Try it -
Select every line of the data below that contains the word "extract", matching its case exactly.

Data excerpts -
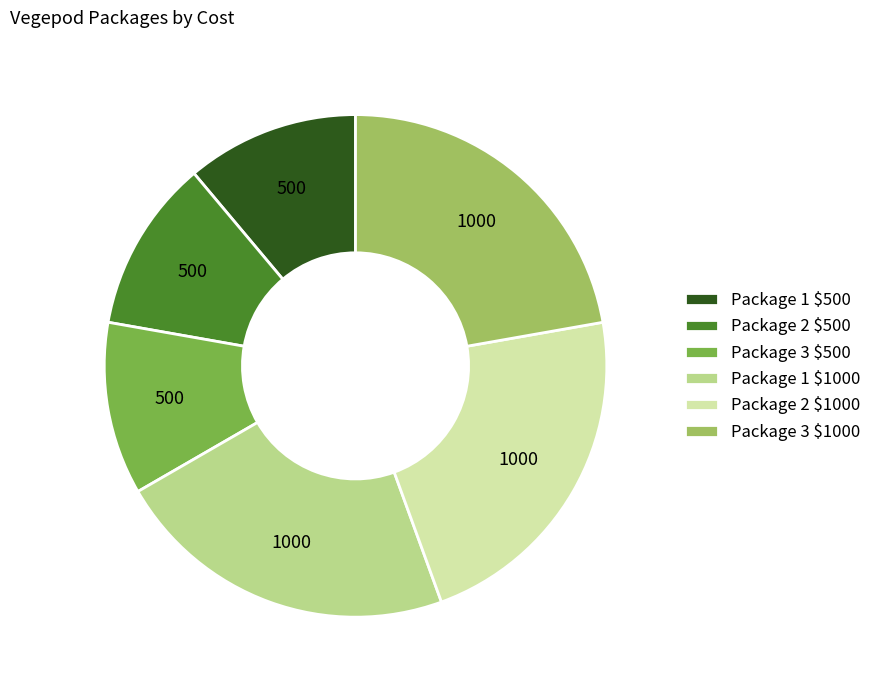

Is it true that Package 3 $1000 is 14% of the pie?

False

* * *

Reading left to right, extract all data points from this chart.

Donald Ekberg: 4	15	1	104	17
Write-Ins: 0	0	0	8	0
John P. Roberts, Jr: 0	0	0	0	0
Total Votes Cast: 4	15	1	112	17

Task response -
Reading left to right, extract all data points from this chart.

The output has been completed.